Write the code for K-means clustering and give it a try. Let's do it. Please refer to this article for a detailed explanation of the specifications of K-means clustering. please look. This time, let's divide the students into three groups.

import numpy as np
from sklearn.cluster import KMeans

#Give students' national, math, and English scores as an array
features = np.array([
        [  80,  85, 100 ],
        [  96, 100, 100 ],
        [  54,  83,  98 ],
        [  80,  98,  98 ],
        [  90,  92,  91 ],
        [  84,  78,  82 ],
        [  79, 100,  96 ],
        [  88,  92,  92 ],
        [  98,  73,  72 ],
        [  75,  84,  85 ],
        [  92, 100,  96 ],
        [  96,  92,  90 ],
        [  99,  76,  91 ],
        [  75,  82,  88 ],
        [  90,  94,  94 ],
        [  54,  84,  87 ],
        [  92,  89,  62 ],
        [  88,  94,  97 ],
        [  42,  99,  80 ],
        [  70,  98,  70 ],
        [  94,  78,  83 ],
        [  52,  73,  87 ],
        [  94,  88,  72 ],
        [  70,  73,  80 ],
        [  95,  84,  90 ],
        [  95,  88,  84 ],
        [  75,  97,  89 ],
        [  49,  81,  86 ],
        [  83,  72,  80 ],
        [  75,  73,  88 ],
        [  79,  82,  76 ],
        [ 100,  77,  89 ],
        [  88,  63,  79 ],
        [ 100,  50,  86 ],
        [  55,  96,  84 ],
        [  92,  74,  77 ],
        [  97,  50,  73 ],
        ])

# K-means clustering
#In this example, it is divided into three groups(Let 10 be the random number seed for Mersenne Twister)
kmeans_model = KMeans(n_clusters=3, random_state=10).fit(features)
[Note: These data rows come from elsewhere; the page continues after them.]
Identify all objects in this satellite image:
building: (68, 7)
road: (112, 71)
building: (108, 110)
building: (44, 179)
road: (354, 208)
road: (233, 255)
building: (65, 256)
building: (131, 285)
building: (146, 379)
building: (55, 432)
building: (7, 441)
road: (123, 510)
#Get the label that was classified
labels = kmeans_model.labels_

#label(Team), Grades, and total score of 3 subjects
for label, feature in zip(labels, features):
    print(label, feature, feature.sum())
#=>
# 2 [ 80  85 100] 265
# 2 [ 96 100 100] 296
# 0 [54 83 98] 235
# 2 [80 98 98] 276
# 2 [90 92 91] 273
# 1 [84 78 82] 244
# 2 [ 79 100  96] 275
# 2 [88 92 92] 272
# 1 [98 73 72] 243
# 2 [75 84 85] 244
# 2 [ 92 100  96] 288
# 2 [96 92 90] 278
# 1 [99 76 91] 266
# 2 [75 82 88] 245
# 2 [90 94 94] 278
# 0 [54 84 87] 225
# 1 [92 89 62] 243
# 2 [88 94 97] 279
# 0 [42 99 80] 221
# 0 [70 98 70] 238
# 1 [94 78 83] 255
# 0 [52 73 87] 212
# 1 [94 88 72] 254
# 1 [70 73 80] 223
# 2 [95 84 90] 269
# 2 [95 88 84] 267
# 2 [75 97 89] 261
# 0 [49 81 86] 216
# 1 [83 72 80] 235
# 1 [75 73 88] 236
# 1 [79 82 76] 237
# 1 [100  77  89] 266
# 1 [88 63 79] 230
# 1 [100  50  86] 236
# 0 [55 96 84] 235
# 1 [92 74 77] 243
# 1 [97 50 73] 220

By the way, it seems that they have been safely divided into three groups. Let's scrutinize the contents. First, the students with a label of 2 are a relatively good group with high scores. Next, looking at the students with the label 1, there are some students who are good at only the national language and students who are not so good at other than the national language, although they are in the middle. Apparently, it seems to be a group of students who are close to humanities. Students with a label of 0 at the end are categorized as students with slightly lower grades overall or who are good at math.

Summary

In this way, instead of dividing into three groups from the top of the total score, we were able to divide into groups according to the tendency of each student.

Even in a real problem, clustering analysis can be performed by selecting the features well and drawing a vector of numerical values in this way.

With scikit-learn, K-means clustering itself can be done in just one line, so you can feel the powerful power of machine learning libraries.